According to the lawsuit, filed by the Second Amendment Foundation, Firearms Policy Coalition, Commonwealth Second Amendment, Inc. (Comm2A) and several others:
“The exigencies surrounding this viral pandemic both justify and necessitate changes in the manner in which people live their lives and conduct their daily business. However, this emergency—like any other emergency—has its constitutional limits. It would not justify a prior restraint on speech, nor a suspension of the right to vote. Just the same, it does not justify a ban on obtaining guns and ammunition.”
That’s the same message Alan Gottlieb, chairman of the Citizens Committee for the Right to Keep and Bear Arms, has been sending since President Donald Trump declared an emergency last month.
“President Trump’s declaration of a national emergency doesn’t put our Constitution on hold,” Gottlieb said at the time, and he’s been repeating that ever since.
The federal lawsuit is just the latest court action involving SAF and other gun rights groups, and Gottlieb told Liberty Park Press more actions are likely to come soon.

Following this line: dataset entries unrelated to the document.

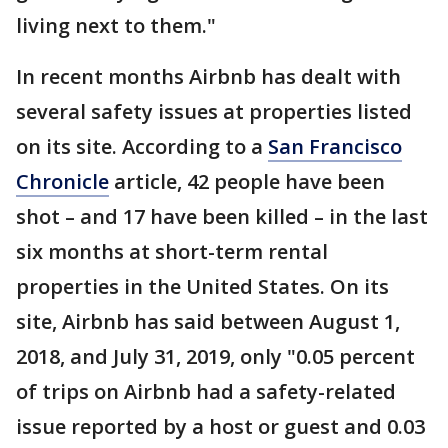
living next to them."
In recent months Airbnb has dealt with
several safety issues at properties listed
on its site. According to a
San Francisco
Chronicle
article, 42 people have been
shot – and 17 have been killed – in the last
six months at short-term rental
properties in the United States. On its
site, Airbnb has said between August 1,
2018, and July 31, 2019, only "0.05 percent
of trips on Airbnb had a safety-related
issue reported by a host or guest and 0.03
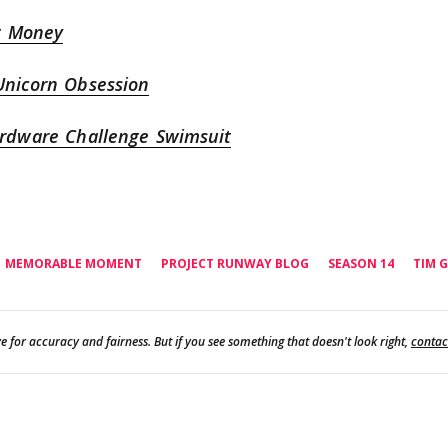
t Money
Unicorn Obsession
ardware Challenge Swimsuit
MEMORABLE MOMENT
PROJECT RUNWAY BLOG
SEASON 14
TIM 
e for accuracy and fairness. But if you see something that doesn't look right,
contac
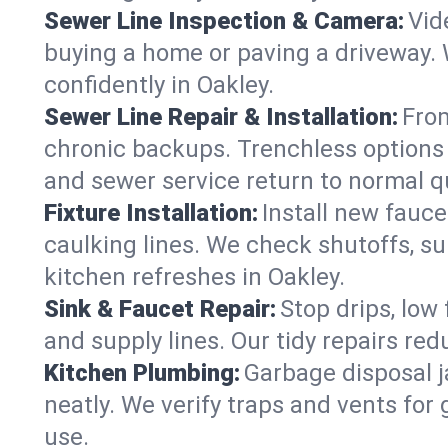
Sewer Line Inspection & Camera:
Vid
buying a home or paving a driveway. W
confidently in Oakley.
Sewer Line Repair & Installation:
From
chronic backups. Trenchless options 
and sewer service return to normal qu
Fixture Installation:
Install new fauce
caulking lines. We check shutoffs, sup
kitchen refreshes in Oakley.
Sink & Faucet Repair:
Stop drips, low 
and supply lines. Our tidy repairs re
Kitchen Plumbing:
Garbage disposal j
neatly. We verify traps and vents for
use.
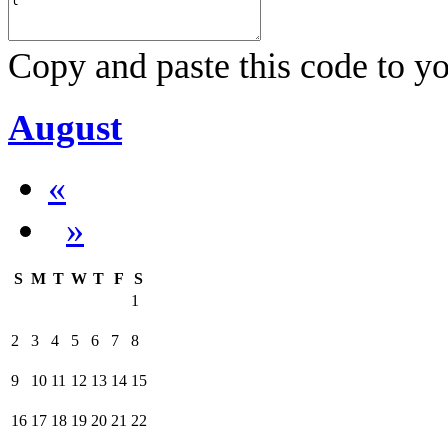
Copy and paste this code to yo
August
«
»
S
M
T
W
T
F
S
1
2
3
4
5
6
7
8
9
10
11
12
13
14
15
16
17
18
19
20
21
22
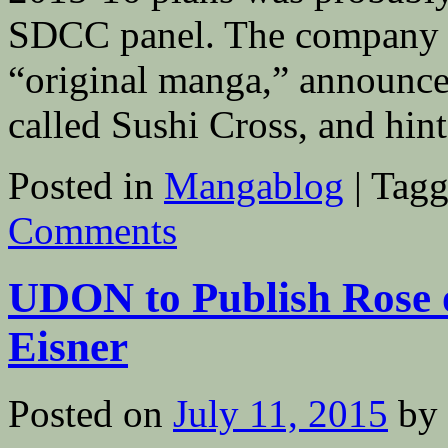
SDCC panel. The company rei
“original manga,” announce
called Sushi Cross, and hi
Posted in
Mangablog
|
Tagg
Comments
UDON to Publish Rose o
Eisner
Posted on
July 11, 2015
by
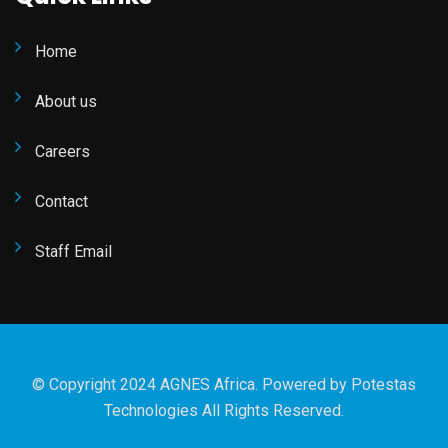
Home
About us
Careers
Contact
Staff Email
© Copyright 2024 AGNES Africa. Powered by
Potestas
Technologies
All Rights Reserved.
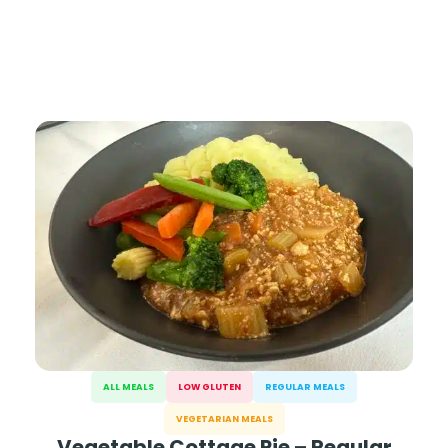
ALL MEALS
LOW GLUTEN
REGULAR MEALS
VEGETARIAN MEALS
Vegetable Cottage Pie – Regular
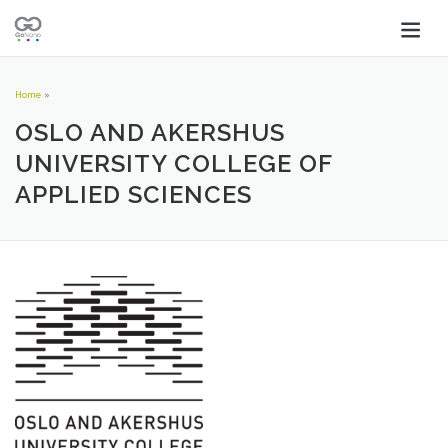
Home
»
OSLO AND AKERSHUS
UNIVERSITY COLLEGE OF
APPLIED SCIENCES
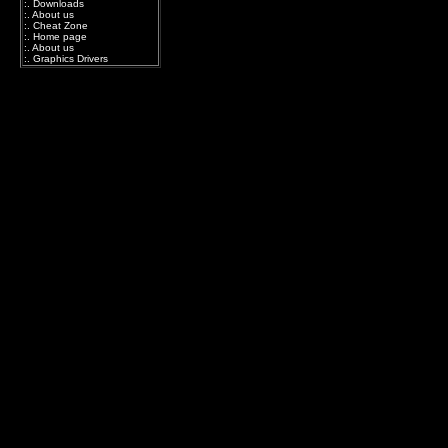
:.
Downloads
:.
About us
:.
Cheat Zone
:.
Home page
:.
About us
:.
Graphics Drivers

As reported here Wednesday, the right to keep and bear arms may become increasingly important the longer the COVID-19 lockdown continues, as burglaries are beginning to skyrocket. These burglaries have involved lots of restaurants, but in Tacoma, Wash., the crime wave has taken a turn for the worse as someone attempted to burglarize a popular gun store overnight.
This incident only underscores another paragraph in the Massachusetts lawsuit.
“The need for personal self-defense is most acute during times of uncertainty and crisis,” the complaint says, “when law enforcement services may not be available or may not be reliably available, and when (as now) criminal offenders may be released from custody or may be less likely to be taken into custody in the first place. It is precisely times like these that the Plaintiffs and the Plaintiffs’ members need to be able to exercise their fundamental rights to keep and bear arms.”
In one of their continuing alarmist email blasts warning against keeping gun stores open during the coronavirus emergency, Michael Bloomberg’s Everytown for Gun Safety lobbying organization declares, “A flood of guns at this precarious moment of economic decline and social isolation compounds the risks of death and serious injury during this incredibly stressful time.”
If Everytown is concerned about a “flood of guns,” perhaps the group should have a conversation with the would-be Tacoma burglar who tried to relieve a gun store of its inventory.
While the country appears to be starting to recover a bit from the pandemic panic—Wall Street is showing some spunk—this situation is far from over, so concerns about personal and family safety, and the necessity of defending Second Amendment-protected rights, seem justified to lots of people who are still going to gun stores for firearms and ammunition.
Perhaps one reason the gun prohibition lobby does not want would-be gun owners to find open gun stores is because they will learn, as may already have, that gun control laws prevent them from just buying firearms off the shelf and walking out. There is much anecdotal evidence that at least some first-time gun buyers are having fits upon learning that guns are not as “easily accessible” as they have been led to believe.
If the pandemic panic has accomplished anything, it has been the reality check former non-gun owners have experienced when they attempted to buy a firearm only to find that gun control penalizes honest citizens, but really doesn’t prevent criminals from committing crimes.